The question before the court was (or at least, should have been) whether the shutdowns violated constitutionally protected rights, not whether the state was neutral in said violation.
Doctors aren’t air filtration engineers. Epidemiologists aren’t doctors. Neither is a physicist or chemist. And none of the above know how to perform computation fluid dynamics (CFD). Epidemiologists are supposed to be concerning themselves with industrial toxicants and performing statistical analyses using one-sided confidence and the like (of course, the epidemiologists with the CDC do nothing). Many epidemiologists with the CDC are simply graduates of a Master of Public Health program, which doesn’t make them epidemiologists.
Show me a licensed physician who has a master’s or doctoral degree in engineering or physics and who has experience as an air filtration engineer and I may listen to him on how a biological particle is transmitted. Until then, shut up.
This worship of “science,” whatever non-scientists take that to be, is silly and childish. As for judges and justices, they are supposed to be deciding cases on the basis of the constitution. They have one job. One … job. And they can’t seem to do that well.
Kagan can leave the “airchair epidemiology” to the folks at the CDC. She isn’t required to know anything about it, and neither are her peers. As to Kavanaugh’s comment about churches being required to show that they deserved relief from the ban in singing, no, the government is required to show that what they’re requiring is constitutional. He has everything exactly backwards.

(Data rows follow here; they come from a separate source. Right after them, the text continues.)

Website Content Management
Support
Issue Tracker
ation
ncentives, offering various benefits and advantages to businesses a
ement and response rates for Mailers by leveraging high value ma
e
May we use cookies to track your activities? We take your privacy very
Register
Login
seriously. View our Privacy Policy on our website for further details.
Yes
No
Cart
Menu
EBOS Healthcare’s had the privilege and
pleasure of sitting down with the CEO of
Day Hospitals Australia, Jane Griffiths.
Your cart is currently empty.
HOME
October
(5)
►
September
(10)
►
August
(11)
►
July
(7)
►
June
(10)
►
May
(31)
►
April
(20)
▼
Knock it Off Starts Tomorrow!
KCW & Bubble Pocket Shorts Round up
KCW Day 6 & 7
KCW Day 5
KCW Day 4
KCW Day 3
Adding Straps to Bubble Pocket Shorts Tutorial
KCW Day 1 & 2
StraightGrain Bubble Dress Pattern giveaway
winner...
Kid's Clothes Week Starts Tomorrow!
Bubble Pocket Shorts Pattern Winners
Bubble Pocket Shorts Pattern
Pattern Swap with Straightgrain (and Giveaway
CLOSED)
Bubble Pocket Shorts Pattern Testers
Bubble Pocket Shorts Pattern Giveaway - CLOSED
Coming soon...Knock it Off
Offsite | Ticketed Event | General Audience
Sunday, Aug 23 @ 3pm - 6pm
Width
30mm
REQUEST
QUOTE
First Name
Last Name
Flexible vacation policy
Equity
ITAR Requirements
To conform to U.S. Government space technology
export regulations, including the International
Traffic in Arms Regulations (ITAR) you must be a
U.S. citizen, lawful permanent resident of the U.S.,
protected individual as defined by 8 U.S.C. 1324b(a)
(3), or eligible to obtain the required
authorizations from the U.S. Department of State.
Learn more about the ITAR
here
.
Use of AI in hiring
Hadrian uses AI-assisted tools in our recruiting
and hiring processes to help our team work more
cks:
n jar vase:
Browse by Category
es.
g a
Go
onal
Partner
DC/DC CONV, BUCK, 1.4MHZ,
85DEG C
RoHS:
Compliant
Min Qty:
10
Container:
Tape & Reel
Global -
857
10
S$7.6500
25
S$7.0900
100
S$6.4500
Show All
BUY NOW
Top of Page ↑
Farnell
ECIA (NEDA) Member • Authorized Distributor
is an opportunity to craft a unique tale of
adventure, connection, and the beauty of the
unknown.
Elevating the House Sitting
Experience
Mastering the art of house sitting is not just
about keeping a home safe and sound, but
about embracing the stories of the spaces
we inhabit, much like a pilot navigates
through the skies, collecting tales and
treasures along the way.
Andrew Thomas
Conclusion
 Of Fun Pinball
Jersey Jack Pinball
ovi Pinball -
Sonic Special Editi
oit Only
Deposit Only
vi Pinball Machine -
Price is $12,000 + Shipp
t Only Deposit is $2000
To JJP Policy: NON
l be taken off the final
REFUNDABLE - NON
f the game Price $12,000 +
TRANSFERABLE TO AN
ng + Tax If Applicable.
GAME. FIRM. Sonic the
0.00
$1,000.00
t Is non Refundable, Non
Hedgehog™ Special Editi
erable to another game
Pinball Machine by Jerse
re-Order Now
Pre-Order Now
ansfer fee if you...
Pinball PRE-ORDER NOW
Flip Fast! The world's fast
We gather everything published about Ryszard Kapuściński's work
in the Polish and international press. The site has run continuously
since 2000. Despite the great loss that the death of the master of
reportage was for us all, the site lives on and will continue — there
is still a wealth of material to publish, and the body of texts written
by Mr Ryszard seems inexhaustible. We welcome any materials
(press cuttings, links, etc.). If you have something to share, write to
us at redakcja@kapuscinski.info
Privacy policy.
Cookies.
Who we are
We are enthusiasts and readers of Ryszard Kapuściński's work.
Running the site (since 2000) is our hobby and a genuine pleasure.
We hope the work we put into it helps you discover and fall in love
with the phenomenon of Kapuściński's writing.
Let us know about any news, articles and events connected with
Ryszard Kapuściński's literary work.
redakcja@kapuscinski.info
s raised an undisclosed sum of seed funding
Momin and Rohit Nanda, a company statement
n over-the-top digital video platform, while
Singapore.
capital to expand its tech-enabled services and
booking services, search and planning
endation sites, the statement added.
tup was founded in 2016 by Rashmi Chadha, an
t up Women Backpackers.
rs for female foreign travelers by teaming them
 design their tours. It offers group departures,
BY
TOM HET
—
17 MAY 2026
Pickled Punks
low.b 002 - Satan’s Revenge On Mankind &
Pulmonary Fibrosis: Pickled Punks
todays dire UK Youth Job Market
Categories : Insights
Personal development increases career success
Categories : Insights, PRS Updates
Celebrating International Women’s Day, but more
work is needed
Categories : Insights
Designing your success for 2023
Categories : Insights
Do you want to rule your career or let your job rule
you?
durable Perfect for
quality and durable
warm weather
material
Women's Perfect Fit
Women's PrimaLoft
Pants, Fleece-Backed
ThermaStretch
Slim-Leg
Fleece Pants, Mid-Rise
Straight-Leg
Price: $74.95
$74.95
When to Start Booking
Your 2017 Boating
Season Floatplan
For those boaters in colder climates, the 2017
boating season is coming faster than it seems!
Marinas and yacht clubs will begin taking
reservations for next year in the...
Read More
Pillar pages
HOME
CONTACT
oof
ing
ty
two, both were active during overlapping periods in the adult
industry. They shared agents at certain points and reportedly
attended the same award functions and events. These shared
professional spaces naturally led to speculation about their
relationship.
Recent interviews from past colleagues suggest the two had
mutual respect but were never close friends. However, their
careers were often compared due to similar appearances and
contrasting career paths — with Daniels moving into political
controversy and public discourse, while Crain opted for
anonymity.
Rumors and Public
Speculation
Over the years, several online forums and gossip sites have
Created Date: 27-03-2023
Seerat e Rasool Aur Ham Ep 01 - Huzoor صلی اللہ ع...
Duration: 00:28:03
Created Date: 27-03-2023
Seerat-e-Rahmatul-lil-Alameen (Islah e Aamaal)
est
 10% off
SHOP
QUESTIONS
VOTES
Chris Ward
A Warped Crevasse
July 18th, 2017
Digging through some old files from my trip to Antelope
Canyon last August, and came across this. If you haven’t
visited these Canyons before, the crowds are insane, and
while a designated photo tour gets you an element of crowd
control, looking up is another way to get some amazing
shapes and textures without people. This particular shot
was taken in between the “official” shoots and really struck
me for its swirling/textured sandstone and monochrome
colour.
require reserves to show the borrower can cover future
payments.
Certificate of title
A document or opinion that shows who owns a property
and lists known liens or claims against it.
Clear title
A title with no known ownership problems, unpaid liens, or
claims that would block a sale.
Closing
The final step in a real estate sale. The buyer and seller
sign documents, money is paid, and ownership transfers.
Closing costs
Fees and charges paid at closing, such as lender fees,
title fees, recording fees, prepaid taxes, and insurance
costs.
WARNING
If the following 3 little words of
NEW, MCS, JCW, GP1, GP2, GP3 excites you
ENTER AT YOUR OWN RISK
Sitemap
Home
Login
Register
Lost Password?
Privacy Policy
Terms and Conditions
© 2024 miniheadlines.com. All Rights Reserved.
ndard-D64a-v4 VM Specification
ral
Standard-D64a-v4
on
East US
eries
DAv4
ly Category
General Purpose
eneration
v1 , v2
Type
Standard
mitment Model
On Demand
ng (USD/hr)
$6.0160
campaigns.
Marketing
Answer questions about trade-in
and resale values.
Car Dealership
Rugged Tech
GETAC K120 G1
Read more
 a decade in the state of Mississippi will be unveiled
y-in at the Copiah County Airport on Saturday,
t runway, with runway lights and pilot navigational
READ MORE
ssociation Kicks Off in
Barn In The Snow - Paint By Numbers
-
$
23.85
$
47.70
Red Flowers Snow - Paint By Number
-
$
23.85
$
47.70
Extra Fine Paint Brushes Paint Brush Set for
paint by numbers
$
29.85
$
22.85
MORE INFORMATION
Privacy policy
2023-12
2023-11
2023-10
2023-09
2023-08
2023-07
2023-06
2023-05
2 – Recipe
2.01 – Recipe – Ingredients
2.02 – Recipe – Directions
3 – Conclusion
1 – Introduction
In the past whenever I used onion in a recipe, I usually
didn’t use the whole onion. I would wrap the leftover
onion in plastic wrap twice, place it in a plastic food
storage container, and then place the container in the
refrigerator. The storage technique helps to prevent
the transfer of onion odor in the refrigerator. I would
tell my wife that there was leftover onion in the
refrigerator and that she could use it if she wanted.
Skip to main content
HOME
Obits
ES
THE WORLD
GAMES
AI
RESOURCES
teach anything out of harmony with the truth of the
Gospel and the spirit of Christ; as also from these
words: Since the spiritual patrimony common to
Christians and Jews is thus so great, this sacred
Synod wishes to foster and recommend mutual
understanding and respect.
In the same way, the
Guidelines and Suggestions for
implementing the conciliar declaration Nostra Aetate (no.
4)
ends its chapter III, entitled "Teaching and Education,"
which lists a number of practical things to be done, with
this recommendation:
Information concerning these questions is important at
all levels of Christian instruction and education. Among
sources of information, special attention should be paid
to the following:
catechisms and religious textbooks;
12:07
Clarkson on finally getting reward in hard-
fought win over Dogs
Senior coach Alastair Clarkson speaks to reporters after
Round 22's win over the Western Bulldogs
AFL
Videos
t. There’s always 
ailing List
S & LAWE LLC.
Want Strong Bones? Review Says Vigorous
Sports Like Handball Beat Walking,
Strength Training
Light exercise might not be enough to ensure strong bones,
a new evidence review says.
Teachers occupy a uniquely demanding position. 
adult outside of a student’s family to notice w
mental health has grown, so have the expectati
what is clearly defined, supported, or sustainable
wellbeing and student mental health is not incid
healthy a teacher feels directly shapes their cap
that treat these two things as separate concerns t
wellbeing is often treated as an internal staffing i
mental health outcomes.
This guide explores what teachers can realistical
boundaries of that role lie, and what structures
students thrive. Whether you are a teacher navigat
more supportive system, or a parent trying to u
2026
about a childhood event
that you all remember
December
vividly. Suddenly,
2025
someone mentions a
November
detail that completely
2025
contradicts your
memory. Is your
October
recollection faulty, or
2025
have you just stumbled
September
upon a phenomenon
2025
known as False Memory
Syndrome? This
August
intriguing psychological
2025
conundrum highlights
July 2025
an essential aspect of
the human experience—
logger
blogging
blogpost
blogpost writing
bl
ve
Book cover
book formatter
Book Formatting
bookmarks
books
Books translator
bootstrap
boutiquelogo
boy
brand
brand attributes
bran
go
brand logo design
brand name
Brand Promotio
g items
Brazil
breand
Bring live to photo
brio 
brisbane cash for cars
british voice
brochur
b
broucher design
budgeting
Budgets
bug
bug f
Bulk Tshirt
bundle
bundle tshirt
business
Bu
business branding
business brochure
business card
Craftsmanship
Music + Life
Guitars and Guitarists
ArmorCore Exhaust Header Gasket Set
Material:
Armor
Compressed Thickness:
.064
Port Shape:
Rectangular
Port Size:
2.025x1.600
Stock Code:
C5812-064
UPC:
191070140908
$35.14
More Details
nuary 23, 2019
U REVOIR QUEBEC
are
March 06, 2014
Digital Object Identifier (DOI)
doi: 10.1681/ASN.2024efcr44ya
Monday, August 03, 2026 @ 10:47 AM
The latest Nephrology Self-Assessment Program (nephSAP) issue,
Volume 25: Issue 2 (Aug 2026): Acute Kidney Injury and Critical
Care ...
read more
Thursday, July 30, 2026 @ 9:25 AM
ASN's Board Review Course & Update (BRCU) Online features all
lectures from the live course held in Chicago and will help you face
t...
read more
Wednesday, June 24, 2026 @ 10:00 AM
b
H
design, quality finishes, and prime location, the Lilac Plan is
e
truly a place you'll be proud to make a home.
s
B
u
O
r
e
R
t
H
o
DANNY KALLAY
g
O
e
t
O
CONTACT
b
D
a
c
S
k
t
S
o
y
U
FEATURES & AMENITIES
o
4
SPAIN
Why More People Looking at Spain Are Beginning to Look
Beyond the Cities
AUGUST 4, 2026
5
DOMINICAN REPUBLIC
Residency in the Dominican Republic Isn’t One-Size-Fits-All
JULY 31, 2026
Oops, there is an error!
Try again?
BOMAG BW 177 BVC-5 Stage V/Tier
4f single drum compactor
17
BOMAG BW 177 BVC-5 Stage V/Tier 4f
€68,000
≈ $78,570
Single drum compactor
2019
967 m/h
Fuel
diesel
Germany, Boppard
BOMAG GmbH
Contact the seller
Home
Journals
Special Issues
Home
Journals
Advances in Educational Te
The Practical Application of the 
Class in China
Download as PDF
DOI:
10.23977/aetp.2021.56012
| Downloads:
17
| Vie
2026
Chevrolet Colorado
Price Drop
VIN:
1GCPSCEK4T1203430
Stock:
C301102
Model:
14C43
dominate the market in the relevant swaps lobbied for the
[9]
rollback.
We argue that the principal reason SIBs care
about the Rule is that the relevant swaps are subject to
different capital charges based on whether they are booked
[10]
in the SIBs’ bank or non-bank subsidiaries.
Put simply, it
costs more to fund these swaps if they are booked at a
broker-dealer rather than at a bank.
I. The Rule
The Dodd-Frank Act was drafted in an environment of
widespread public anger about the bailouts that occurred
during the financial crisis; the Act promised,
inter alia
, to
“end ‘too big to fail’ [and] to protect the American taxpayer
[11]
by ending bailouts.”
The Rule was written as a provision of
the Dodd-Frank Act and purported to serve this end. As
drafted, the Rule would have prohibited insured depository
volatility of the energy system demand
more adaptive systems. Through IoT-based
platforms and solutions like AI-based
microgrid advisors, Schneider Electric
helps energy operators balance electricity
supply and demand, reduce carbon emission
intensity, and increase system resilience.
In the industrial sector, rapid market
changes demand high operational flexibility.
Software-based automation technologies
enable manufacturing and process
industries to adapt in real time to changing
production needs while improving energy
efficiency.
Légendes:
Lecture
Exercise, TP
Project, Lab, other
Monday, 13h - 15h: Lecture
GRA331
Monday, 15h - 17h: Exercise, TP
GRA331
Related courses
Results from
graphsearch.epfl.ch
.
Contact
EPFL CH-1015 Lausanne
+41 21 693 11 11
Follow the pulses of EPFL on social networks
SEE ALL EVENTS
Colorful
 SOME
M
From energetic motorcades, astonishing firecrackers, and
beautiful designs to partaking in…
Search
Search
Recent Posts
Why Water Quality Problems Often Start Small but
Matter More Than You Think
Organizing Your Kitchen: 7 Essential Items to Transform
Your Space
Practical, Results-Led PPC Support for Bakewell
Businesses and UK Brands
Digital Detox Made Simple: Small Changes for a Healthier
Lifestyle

As for Roberts’ statement that he has no basis for overriding the state’s health framework, he has every basis if it violates the constitution, which is (or should be) the only question in front of the court.
“Remember the sabbath day to keep it holy” (Exodus 20:8)
” … not forsaking our own assembling together, as is the habit of some.” (Hebrews 10:25)
“Speaking to one another is psalms, hymns and spiritual songs” (Ephesians 5:19)
“Congress shall make no law respecting an establishment of religion, or prohibiting the free exercise thereof.”
I just gave the supreme court everything they needed to do their jobs. They have one job.